Putin acknowledges that Western sanctions have started to hurt Russia’s oil and gas industry

OSTN Staff

A general view shows a natural and associated petroleum gas processing plant in the Yarakta Oil Field, owned by Irkutsk Oil Company (INK), in Irkutsk Region, Russia March 11, 2019.
A general view shows a natural and associated petroleum gas processing plant in the Yarakta Oil Field, owned by Irkutsk Oil Company (INK), in Irkutsk Region, Russia March 11, 2019.

  • President Vladimir Putin on Thursday said Western sanctions are disrupting the Russian energy sector.
  • Putin’s comments come as the European Union looks to decrease its dependence on Russian oil and gas.
  • But Putin warned that those aiming to shut out Russian suppliers could face consequences. 

Russian President Vladimir Putin on Thursday acknowledged that Western sanctions have already begun to upset Russia’s energy industry and warned that further global disruption to the country’s oil sector could have “extremely painful” consequences for those aiming to stymie Russia’s economy.

Putin made the comments during a government video meeting from his home near Moscow on Thursday, according to media reports. The president said banks from “unfriendly countries” were straining Russian energy exports by delaying the transfer of payments. 

The president’s admission comes as many of Russia’s biggest energy customers in the European Union contemplate banning Russian oil and gas deliveries to punish Russia for its war in Ukraine. The massive trading bloc has resisted the move so far because of the large costs it would incur for many European countries, but officials are growing uncomfortable continuing to finance Moscow amid the conflict in Ukraine.

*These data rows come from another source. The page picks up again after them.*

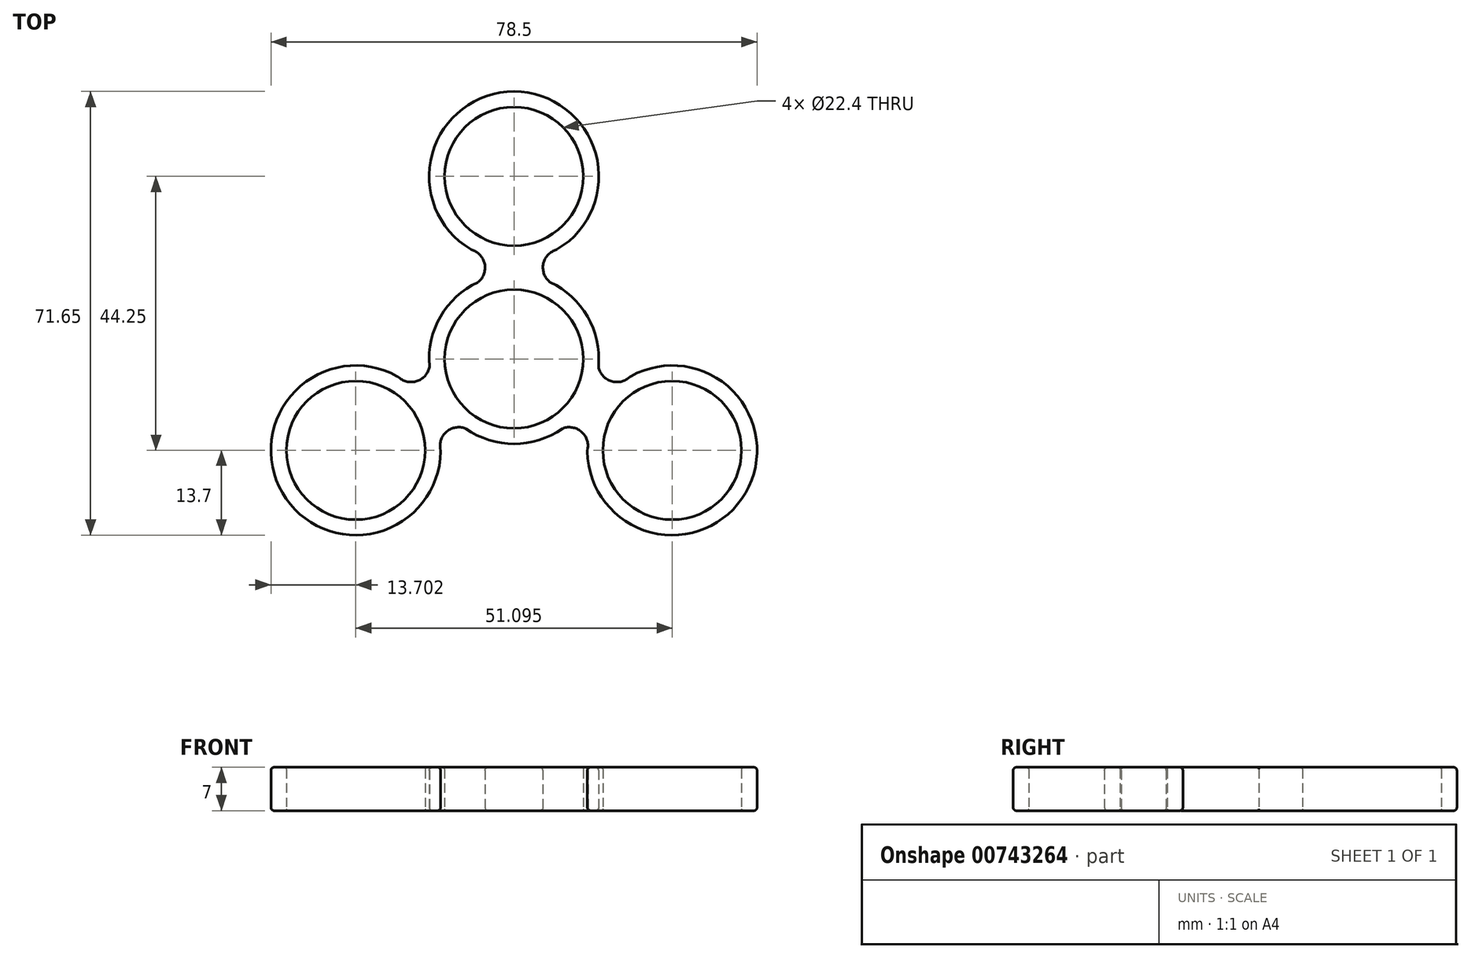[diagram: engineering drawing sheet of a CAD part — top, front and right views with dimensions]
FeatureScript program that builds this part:
annotation { "Feature Type Name" : "Feature", "Feature Type Description" : "" }
export const myFeature = defineFeature(function(context is Context, id is Id, definition is map)
    precondition{}
    {
        {
            var Q0;
            Q0=qCreatedBy(makeId("Top.planeOp"),FACE);
            var sketch = newSketch(context, id + "F0", { "sketchPlane" : qUnion([Q0])});
            skCircle(sketch, "E0", {"center": v(0, 0) * mm, "radius": 11.2 * mm});
            skArc(sketch, "E1.0", {"start": v(-5.2, 12.68) * mm, "mid": v(-5.5, 12.55) * mm, "end": v(-5.79, 12.42) * mm, "construction": true});
            skLineSegment(sketch, "E2", {"start": v(0, 0) * mm, "end": v(0, 29.5) * mm, "construction": true});
            skCircle(sketch, "E3", {"center": v(0, 29.5) * mm, "radius": 11.2 * mm});
            skArc(sketch, "E4.0", {"start": v(7, 17.72) * mm, "mid": v(0, 43.2) * mm, "end": v(-7, 17.72) * mm});
            skPoint(sketch, "E5.visualSharp", {"position": v(0, 14.75) * mm});
            skLineSegment(sketch, "E6.0", {"start": v(7, 0) * mm, "end": v(7, 29.5) * mm, "construction": true});
            skLineSegment(sketch, "E7", {"start": v(7, 17.72) * mm, "end": v(6.5, 17.51) * mm});
            skLineSegment(sketch, "E8", {"start": v(6.5, 11.99) * mm, "end": v(7, 11.78) * mm});
            skArc(sketch, "E9.filletArc", {"start": v(6.5, 17.51) * mm, "mid": v(4.67, 14.75) * mm, "end": v(6.5, 11.99) * mm});
            skLineSegment(sketch, "E10.MirrorCS", {"start": v(-7, 17.72) * mm, "end": v(-6.5, 17.51) * mm});
            skLineSegment(sketch, "E11.MirrorCS", {"start": v(-6.5, 11.99) * mm, "end": v(-7, 11.78) * mm});
            skArc(sketch, "E12.MirrorCS", {"start": v(-6.5, 17.51) * mm, "mid": v(-4.67, 14.75) * mm, "end": v(-6.5, 11.99) * mm});
            skArc(sketch, "E13.trimOffspring", {"start": v(-7, 11.78) * mm, "mid": v(0, -13.7) * mm, "end": v(7, 11.78) * mm});
            skSolve(sketch);
        }
        {
            var Q0;
            Q0=qSketchRegion(id+"F2",true);
            var Q1;
            Q1=qSketchRegion(id+"F0",true);
            extrude(context, id + "F1", {"entities" : qUnion([Q0, Q1]), "depth" : 7 * mm, "offsetDistance" : 25 * mm});
        }
        {
            var Q0;
            Q0=qCreatedBy(makeId("Right.planeOp"),FACE);
            var sketch = newSketch(context, id + "F2", { "sketchPlane" : qUnion([Q0])});
            skLineSegment(sketch, "E14", {"start": v(0, -11.35) * mm, "end": v(0, 14.45) * mm, "construction": true});
            skSolve(sketch);
        }
        {
            var Q0;
            Q0=makeQuery(id+"F1.opExtrude","SWEPT_BODY",BODY,{"disambiguationData":[OSD([sQuery(id+"F0.wireOp",EDGE,"E0"),sQuery(id+"F0.wireOp",EDGE,"E1.0"),sQuery(id+"F0.wireOp",EDGE,"E3"),sQuery(id+"F0.wireOp",EDGE,"E4.0"),sQuery(id+"F0.wireOp",EDGE,"7c884c8c-e37f-41f7-9a8e-9150e4511ce8.0"),sQuery(id+"F0.wireOp",EDGE,"124d70be-8a2f-4ff1-8067-023c3a760d13.0"),sQuery(id+"F0.wireOp",EDGE,"7qioyo7K-iHsX-Xa6s-X97m-BwtuQXfGrCvp"),sQuery(id+"F0.wireOp",EDGE,"oFAU7C9Q-nsB6-dseo-MMuZ-7hNLlDQCrwbt"),sQuery(id+"F0.wireOp",EDGE,"a2486781-22df-47b1-8026-fe576fbc433f.0"),sQuery(id+"F0.wireOp",EDGE,"cb9c9ce2-17e4-408e-8bf5-b38f411324f0.0"),sQuery(id+"F0.wireOp",EDGE,"jKmUo85i-UXFQ-YKQP-mafa-QPdGbBQ2pSZu"),sQuery(id+"F0.wireOp",EDGE,"14rnQz0T-OoW9-SuH9-BmvN-4Fd0IeYT7QfG")])]});
            var Q1;
            Q1=sQuery(id+"F2.wireOp",EDGE,"E14");
            circularPattern(context, id + "F3", {"operationType" : NewBodyOperationType.ADD, "entities" : qUnion([Q0]), "axis" : qUnion([Q1]), "angle" : 360 * degree, "instanceCount" : 3, "equalSpace" : true});
        }
        {
            var Q0;
            {var subQ0=makeQuery(id+"F1.opExtrude","SWEPT_FACE",FACE,{"disambiguationData":[OSD([sQuery(id+"F0.wireOp",EDGE,"E13.trimOffspring")])]});Q0=makeQuery(id+"F3.boolean.opBoolean","MERGE",FACE,{"disambiguationData":[OD(1.0)],"derivedFrom":[subQ0,makeQuery(id+"F3.opPattern","COPY",FACE,{"derivedFrom":subQ0,"instanceName":"1"}),makeQuery(id+"F3.opPattern","COPY",FACE,{"derivedFrom":subQ0,"instanceName":"2"})]});}
            var Q1;
            Q1=makeQuery(id+"F3.opPattern","COPY",FACE,{"derivedFrom":makeQuery(id+"F1.opExtrude","SWEPT_FACE",FACE,{"disambiguationData":[OSD([sQuery(id+"F0.wireOp",EDGE,"E4.0")])]}),"instanceName":"1"});
            var Q2;
            Q2=makeQuery(id+"F3.boolean.opBoolean","SPLIT",FACE,{"derivedFrom":makeQuery(id+"F1.opExtrude","SWEPT_FACE",FACE,{"disambiguationData":[OSD([sQuery(id+"F0.wireOp",EDGE,"E13.trimOffspring")])]})});
            var Q3;
            Q3=makeQuery(id+"F3.opPattern","COPY",FACE,{"derivedFrom":makeQuery(id+"F1.opExtrude","SWEPT_FACE",FACE,{"disambiguationData":[OSD([sQuery(id+"F0.wireOp",EDGE,"E12.MirrorCS")])]}),"instanceName":"1"});
            var Q4;
            Q4=makeQuery(id+"F3.opPattern","COPY",FACE,{"derivedFrom":makeQuery(id+"F1.opExtrude","SWEPT_FACE",FACE,{"disambiguationData":[OSD([sQuery(id+"F0.wireOp",EDGE,"E9.filletArc")])]}),"instanceName":"1"});
            var Q5;
            Q5=makeQuery(id+"F3.opPattern","COPY",FACE,{"derivedFrom":makeQuery(id+"F1.opExtrude","SWEPT_FACE",FACE,{"disambiguationData":[OSD([sQuery(id+"F0.wireOp",EDGE,"E9.filletArc")])]}),"instanceName":"2"});
            var Q6;
            Q6=makeQuery(id+"F3.opPattern","COPY",FACE,{"derivedFrom":makeQuery(id+"F1.opExtrude","SWEPT_FACE",FACE,{"disambiguationData":[OSD([sQuery(id+"F0.wireOp",EDGE,"E4.0")])]}),"instanceName":"2"});
            var Q7;
            Q7=makeQuery(id+"F3.opPattern","COPY",FACE,{"derivedFrom":makeQuery(id+"F1.opExtrude","SWEPT_FACE",FACE,{"disambiguationData":[OSD([sQuery(id+"F0.wireOp",EDGE,"E12.MirrorCS")])]}),"instanceName":"2"});
            var Q8;
            {var subQ0=makeQuery(id+"F1.opExtrude","SWEPT_FACE",FACE,{"disambiguationData":[OSD([sQuery(id+"F0.wireOp",EDGE,"E13.trimOffspring")])]});Q8=makeQuery(id+"F3.boolean.opBoolean","MERGE",FACE,{"disambiguationData":[OD(0.0)],"derivedFrom":[subQ0,makeQuery(id+"F3.opPattern","COPY",FACE,{"derivedFrom":subQ0,"instanceName":"1"}),makeQuery(id+"F3.opPattern","COPY",FACE,{"derivedFrom":subQ0,"instanceName":"2"})]});}
            var Q9;
            Q9=makeQuery(id+"F1.opExtrude","SWEPT_FACE",FACE,{"disambiguationData":[OSD([sQuery(id+"F0.wireOp",EDGE,"E9.filletArc")])]});
            var Q10;
            Q10=makeQuery(id+"F1.opExtrude","SWEPT_FACE",FACE,{"disambiguationData":[OSD([sQuery(id+"F0.wireOp",EDGE,"E4.0")])]});
            var Q11;
            Q11=makeQuery(id+"F1.opExtrude","SWEPT_FACE",FACE,{"disambiguationData":[OSD([sQuery(id+"F0.wireOp",EDGE,"E12.MirrorCS")])]});
            fillet(context, id + "F4", {"entities" : qUnion([Q0, Q1, Q2, Q3, Q4, Q5, Q6, Q7, Q8, Q9, Q10, Q11]), "radius" : 0.5 * mm, "tangentPropagation" : true, "allowEdgeOverflow" : false});
        }
        {
            var Q0;
            Q0=makeQuery(id+"F1.opExtrude","SWEPT_FACE",FACE,{"disambiguationData":[OSD([sQuery(id+"F0.wireOp",EDGE,"E3")])]});
            var Q1;
            Q1=makeQuery(id+"F1.opExtrude","SWEPT_FACE",FACE,{"disambiguationData":[OSD([sQuery(id+"F0.wireOp",EDGE,"E0")])]});
            var Q2;
            Q2=makeQuery(id+"F3.opPattern","COPY",FACE,{"derivedFrom":makeQuery(id+"F1.opExtrude","SWEPT_FACE",FACE,{"disambiguationData":[OSD([sQuery(id+"F0.wireOp",EDGE,"E3")])]}),"instanceName":"2"});
            var Q3;
            Q3=makeQuery(id+"F3.opPattern","COPY",FACE,{"derivedFrom":makeQuery(id+"F1.opExtrude","SWEPT_FACE",FACE,{"disambiguationData":[OSD([sQuery(id+"F0.wireOp",EDGE,"E3")])]}),"instanceName":"1"});
            fillet(context, id + "F5", {"entities" : qUnion([Q0, Q1, Q2, Q3]), "radius" : 0.3 * mm, "tangentPropagation" : true, "allowEdgeOverflow" : false});
        }
    });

While the EU has not yet issued a full ban, some of the sector’s funding and technology have been targeted by sanctions and some trading partners are avoiding Russian energy altogether. Both the US and Canada have banned Russian oil and gas imports, leading to staggering gas prices.

But amid the West’s attempts to decrease reliance on Russian energy sources, Putin warned that those aiming to shut out Russian suppliers would face consequences. The president on Thursday stressed that there is a scarcity of natural gas on the global market, and predicted that if Europe looks to other countries to provide energy imports, the effects will be felt in people’s standard of living.

“There is no reasonable alternative to Russian gas in Europe,” he said, according to The New York Times.

Russia’s crude is already being traded at a massive discount on the global market, as plummeting demand has led to a drop in crude-oil production that is impacting the entire Russian energy supply chain, according to The Wall Street Journal. Gas and oil sales made up 45% of Russia’s federal budget in 2021, the outlet reported, and economists are warning that unemployment, inflation, and a recession are in Russia’s near future. 

Putin on Thursday said Russia needs to replace sanctioned equipment with substitutes and reorient gas sales from European buyers to the Asian market. But doing so could take years, The Journal reported, due to underdeveloped shipping networks and pipelines. 

But even despite Putin’s acknowledgment of hardship, Russia is expected to rake in roughly $9.6 billion from energy sales in April, according to estimates from the country’s finance ministry. Even amid sanctions, Russia has enough customers to keep the sector afloat. India has bought at least 13 million barrels of Russian oil since the war started, according to Reuters, and China remains a buyer as well.